Does deprivation make for better art? It’s one of the possibilities proposed in Alumbrones (Illuminations), a documentary about Cuban art opening in Los Angeles on January 16 and available for online streaming on iTunes, Xbox, Playstation, Amazon, and Vimeo. With the economic and psychological walls separating Cuba from the West crumbling since Obama’s December 17 announcement that the U.S. would normalize relations with the country, the film offers a timely glimpse behind the curtain of a largely closed society and the impact politics has had on its creative class.
Beautifully photographed by cinematographer Esteban Malpica, the aesthetics of Cuba as seen in Alumbrones have become strangely familiar to American eyes despite a longtime embargo. Director Bruce Donnelly and Malpica capture the vintage cars, impossibly lush tropical landscape, and tatty glamour that only adds to the island’s mystique. It is a mystique often reaffirmed here in its people, equal parts exoticism and resignation.
“It was very easy to become a Surrealist here,” says artist Luis Rodriguez NOA in the film, “just draw what’s happening.”

Donnelly’s documentary takes the measure of the place and its people, interviewing 12 Cuban artists, most of them living in the tumultuous creative hub of Havana, and finds a common theme to their work, whether they are teenagers influenced by graffiti and street life or longtime icons of Cuban art like Pedro Pablo Oliva, whose masterwork El Gran Apagón is considered the Cuban Guernica for capturing some of the darkest days in the country’s history. Testament to these artists’ resolve, Oliva continues to paint despite a telltale Parkinson’s tremble. Individual trouble seems secondary, Oliva suggests, considering all these artists have been through on the national front.
In these interviews, Donnelly uncovers not only the unique character of each artist’s road to art-making but a shared lexicon of creation rooted in the Cuban experience: a frequent use of recycling and a reliance on any materials at hand due to the scarcity of supplies; art-making as escapism and coping strategy; the inspiration of a vibrant street life; and most strikingly, a timelessness to work made without the influence of trends or outside forces. Several artists speak passionately about the influence of Cuba’s geography, specifically the sea, in the way a Japanese artist might conjure Mt. Fuji or an American the West. What would be seen as deprivations in other cultures, like a lack of Internet and consumer goods, are invoked by many of these artists as boons to creativity. Without the distractions of a consumer society, they create more, many attest. And without outside influence, artists turn inward and find agency and inspiration in their fellow Cuban artists’ work.

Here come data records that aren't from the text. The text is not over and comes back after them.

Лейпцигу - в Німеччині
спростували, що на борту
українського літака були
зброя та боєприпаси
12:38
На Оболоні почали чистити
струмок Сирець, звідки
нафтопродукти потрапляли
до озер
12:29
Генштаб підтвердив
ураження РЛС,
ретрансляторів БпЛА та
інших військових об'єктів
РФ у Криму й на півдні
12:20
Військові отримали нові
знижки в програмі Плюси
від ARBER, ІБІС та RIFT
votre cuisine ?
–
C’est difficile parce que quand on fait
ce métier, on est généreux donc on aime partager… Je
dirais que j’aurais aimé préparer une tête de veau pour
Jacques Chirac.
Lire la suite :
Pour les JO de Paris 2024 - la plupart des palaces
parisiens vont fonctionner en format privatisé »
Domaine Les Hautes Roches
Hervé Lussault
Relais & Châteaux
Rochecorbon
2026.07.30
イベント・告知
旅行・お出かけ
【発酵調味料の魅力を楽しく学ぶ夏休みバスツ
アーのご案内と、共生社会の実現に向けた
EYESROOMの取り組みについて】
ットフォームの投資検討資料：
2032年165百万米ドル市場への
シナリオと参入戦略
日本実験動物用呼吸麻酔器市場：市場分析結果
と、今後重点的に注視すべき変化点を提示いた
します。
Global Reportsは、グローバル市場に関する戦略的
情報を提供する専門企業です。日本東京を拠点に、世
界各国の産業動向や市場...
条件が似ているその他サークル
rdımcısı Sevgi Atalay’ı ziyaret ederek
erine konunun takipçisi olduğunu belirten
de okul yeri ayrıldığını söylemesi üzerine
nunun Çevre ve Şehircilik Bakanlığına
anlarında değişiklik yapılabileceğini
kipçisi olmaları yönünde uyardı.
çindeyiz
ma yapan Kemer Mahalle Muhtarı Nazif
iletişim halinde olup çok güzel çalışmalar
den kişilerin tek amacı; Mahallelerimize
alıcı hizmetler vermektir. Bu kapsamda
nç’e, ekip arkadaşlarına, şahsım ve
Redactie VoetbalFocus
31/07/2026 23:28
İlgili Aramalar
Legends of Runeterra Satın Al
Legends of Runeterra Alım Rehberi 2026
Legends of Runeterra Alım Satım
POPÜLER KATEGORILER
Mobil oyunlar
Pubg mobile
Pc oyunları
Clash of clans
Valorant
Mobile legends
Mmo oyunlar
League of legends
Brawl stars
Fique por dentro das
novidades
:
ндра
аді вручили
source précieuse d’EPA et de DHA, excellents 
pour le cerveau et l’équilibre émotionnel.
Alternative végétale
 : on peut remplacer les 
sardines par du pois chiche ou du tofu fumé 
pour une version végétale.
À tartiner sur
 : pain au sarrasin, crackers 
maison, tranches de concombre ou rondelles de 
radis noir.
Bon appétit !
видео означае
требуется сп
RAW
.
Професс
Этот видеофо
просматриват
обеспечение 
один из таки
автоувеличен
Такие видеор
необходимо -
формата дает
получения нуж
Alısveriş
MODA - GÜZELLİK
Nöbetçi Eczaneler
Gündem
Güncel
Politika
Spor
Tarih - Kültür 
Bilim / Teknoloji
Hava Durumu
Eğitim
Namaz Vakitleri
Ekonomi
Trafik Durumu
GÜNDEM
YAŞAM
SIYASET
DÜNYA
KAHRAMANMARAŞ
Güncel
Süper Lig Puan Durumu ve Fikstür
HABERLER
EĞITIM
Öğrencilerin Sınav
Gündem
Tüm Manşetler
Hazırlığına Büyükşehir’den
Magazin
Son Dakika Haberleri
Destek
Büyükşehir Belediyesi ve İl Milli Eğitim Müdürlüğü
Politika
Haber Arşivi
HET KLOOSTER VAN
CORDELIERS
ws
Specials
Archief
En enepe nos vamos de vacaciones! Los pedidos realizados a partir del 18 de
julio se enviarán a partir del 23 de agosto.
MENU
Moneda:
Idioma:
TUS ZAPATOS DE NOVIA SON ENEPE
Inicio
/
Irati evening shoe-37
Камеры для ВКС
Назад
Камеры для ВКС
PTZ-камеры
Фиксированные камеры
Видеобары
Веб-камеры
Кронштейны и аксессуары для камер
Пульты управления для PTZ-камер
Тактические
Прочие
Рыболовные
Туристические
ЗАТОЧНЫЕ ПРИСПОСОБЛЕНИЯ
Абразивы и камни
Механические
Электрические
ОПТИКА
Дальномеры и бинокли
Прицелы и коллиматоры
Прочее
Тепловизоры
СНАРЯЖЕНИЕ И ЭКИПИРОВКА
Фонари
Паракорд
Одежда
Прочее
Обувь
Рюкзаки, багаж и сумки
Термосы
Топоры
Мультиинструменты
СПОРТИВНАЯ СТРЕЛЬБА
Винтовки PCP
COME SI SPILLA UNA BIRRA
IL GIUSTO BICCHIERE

That sense of art created in a relatively closed world comes through in a shared aesthetic seen in many of the artists’ works: a devotion to pattern and rich colors; to magical realist, whimsical animated figures; and an abiding enchantment with the human figure, all of which suggest a remarkably cohesive national style. A late-blooming artist who began working well into her 30s, Sandra Dooley creates iconic work filled with elongated female figures in intense colors, with cats draped around their shoulders. Testifying to the national imperative to transform refuse into ornament, and to waste nothing, the walls of Dooley’s home by the sea are encrusted with broken shards of dinnerware, gifts from friends and neighbors, and turned into a mosaic.

The defining urge to craft art from the rubble originates, suggest several artists, in Cuba’s “Special Period.” With the fall of the Berlin Wall and the dissolution of the Soviet Union, the island country was plunged into a period of scarcity, with goods no longer delivered from partner countries. That “Special Period” was cruelly prefaced by one in the ’80s of creative fertility, with dance, theater and film holding enormous sway. One artist recalls the endless cinema queues monitored by police for showings of films by Russian director Andrei Tarkovsky’s or Jean-Luc Godard.
Alumbrones takes its title from the burst of light within this darkness that allowed artists to create and thrive despite constant electrical blackouts so pernicious that large swaths of Oliva’s El Gran Apagón were painted by candlelight.
In that intense period of deprivation, “You really had to expand your imagination,” says artist and teacher Edel Bordón, whose classes were suddenly taught without brushes, paint, or canvas. Instead, students turned to nature and those available resources to make art. Bordón and his partner Yamile Pardo talk about a special inventiveness that extended to all dimensions of Cuban life, including the kitchen where celery and protein powder for the elderly were transformed into soups and desserts.
In light of recent political developments, Alumbrones offers not only a provocative meditation on the shared spirit and circumstance of Cuban art but a consideration of how so much that is seen as advantage in the West—a barrage of imagery, 24-7 media stimulation, an avalanche of consumer goods and material wealth—might be less an advantage and more a distraction.
Felicia Feaster is the editor in chief at HGTVGardens, the co-author of Forbidden Fruit: The Golden Age of the Exploitation Film, and writes frequently about art and culture for a number of Atlanta and national publications.